Page 88 of Devoured By You

He wrenched his shoulder up, dislodging me. “I can fucking do it. I don’t need your goddamn help. I don’t need you. Fuck off back to England and leave me alone.”

My heart dried up in my chest. I pressed a hand over it, pushing inward as if I were giving myself CPR.

“I don’t want to go. I love you.”

I should have told him before now, but the timing had never felt right. I’d wanted it to be perfect. Guess I fucked up on that score.

His face twisted, but not in pain. In contempt.

“Well, I don’t love you. I never did. We barely know each other. What I thought might be love was lust. Nothing more. And it’s gone. I always knew I wasn’t the kind of man to settle down, and being around you twenty-four seven these last few weeks has proved that. So pack up your things and leave. We’re done.”

He somehow got to his feet with no help from me. Not that I’d have been capable of helping him. I was too busy trying to hold the shattered pieces of myself together. He hobbled into the house and slammed the door. My legs went from underneath me. I grabbed onto a chair just in time and sank into it.

In the space of an hour, my whole life had crumbled. He didn’t love me. He never had. All this time, I’d been fooling myself, putting his bad moods down to difficulty in coming to terms with the loss of a limb. Instead, it’d been having me around that had sent his moods spiraling.

They said the truth hurt.

The truth didn’t hurt. It annihilated.

Chapter 31

Blaize

An unwelcome visitor is worse

than losing my leg.

Two days ago, the woman I loved had left, and my world had gone dark. I doubted I’d ever see light again.

Despite the constant ache in my chest that far outweighed the discomfort in my leg, I’d do the same thing again and again. And again. Even if every time I closed my eyes, I kept seeing the image of Jill’s face crumpling when I’d lied and told her I’d never loved her. At least I’d been convincing. If she’d had any idea that I was slowly dying inside, she’d have given up everything to stay with me, and I couldn’t allow her to do that. She’d get over me soon enough, move on with her life, and steer her career back on track. Which she wouldn’t be able to do as long as she was associated with me.

Call it an atonement for what had happened on Serenity and my part

I’d done some good, at least. After watching Jill climb into a taxi, taking my heart with her, I’d called the CEOs of every online bookstore and made it clear that if they didn’t clean house and remove one hundred percent of those troll reviews, I’d make it my business to be a gigantic thorn in their sides. All of them had promised to look into it with immediate effect, and this morning, those reviews were all but gone.

The TikTok thing was trickier. I’d hired one of the best hackers in the business to wipe those videos from existence, and any more that sprung up until this shit storm abated. Yes, it was illegal, but if anyone called me on it, I’d chuck a dime at them and tell them to call someone who gave a fuck.

So far, he hadn’t managed to take it down, and those videos kept on ticking up and up, the comments so vile they made my stomach turn. The mob mentality was testament to this fucked-up world we lived in. Jill’s only “crime” was falling in love with me.

My crimes were far worse.

I’d also had my publicist leak a story about Jill breaking up with me and blast it across as many media outlets as possible. That way, there was a chance this shit would calm down sooner rather than later and Jill could put it all behind her.

Maybe one day, there’d be a way back for us. Not that I’d expect her to take me back after the way I’d behaved, but the dream made it easier to fall asleep at night.

The front gates buzzed. I ignored it. Renata would answer and get rid of whoever it was. I wasn’t in the mood to see people.

I wasn’t in the mood for anything. Losing Jill, even if it had been of my doing, had wiped out the progress I’d made. I didn’t care about my permanent prosthetic, or learning to walk without crutches or sticks, or seeing the back of that fucking wheelchair once and for all. I couldn’t even gather the enthusiasm to return to work, despite my earlier determination. Dad was handling it all anyway. He didn’t need me fucking up the progress he was making with the authorities and the public image of my cruising business.

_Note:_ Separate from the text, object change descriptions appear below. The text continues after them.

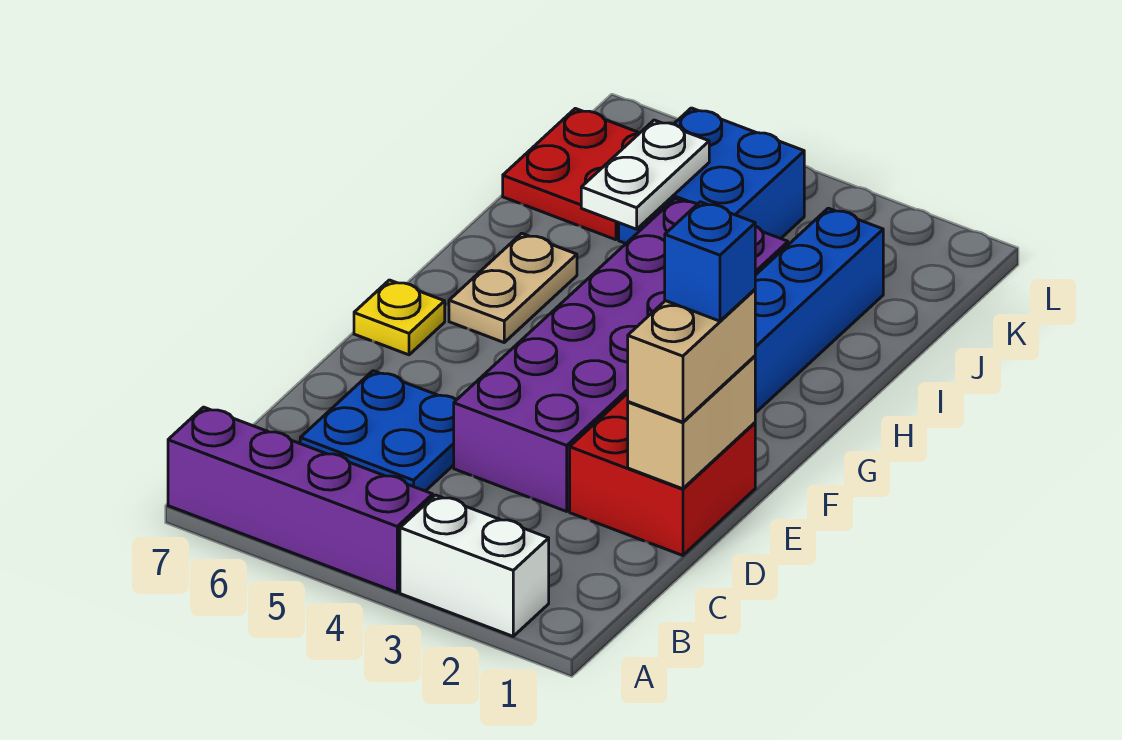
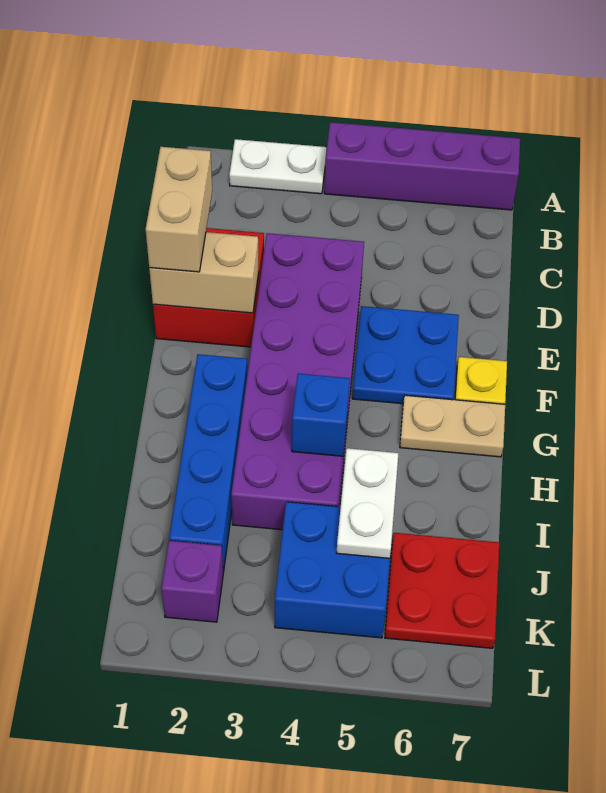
white brick A2:A3 level 1 -> white plate A2:A3 level 1
blue plate C5:D6 level 1 -> blue plate E5:F6 level 1
tan brick D1:E1 level 2 -> tan brick E1:E2 level 2
blue brick E1 level 4 -> blue brick H4 level 2
tan plate G6:H6 level 1 -> tan plate G6:G7 level 1
none -> purple brick K2 level 1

Better to fade into the background and let him assume control. I wasn’t in a fit state to be CEO of a rowing-boat business, let alone a multibillion-dollar cruise ship industry.

The door to my office burst open and Aspen marched in, her purple hair whipping around her and her eyes nailing me like two balls of fire.

“Who let you in?” I growled.

“Renata.” She planted her hands on her hips and loomed over my desk. “Have you lost your fucking mind?”

Goddamn Renata. I’d told her I didn’t want to see anyone. I should have added especially Aspen. It was obvious why she was here. Either she’d called Jill or the other way around. Not that it mattered who called whom.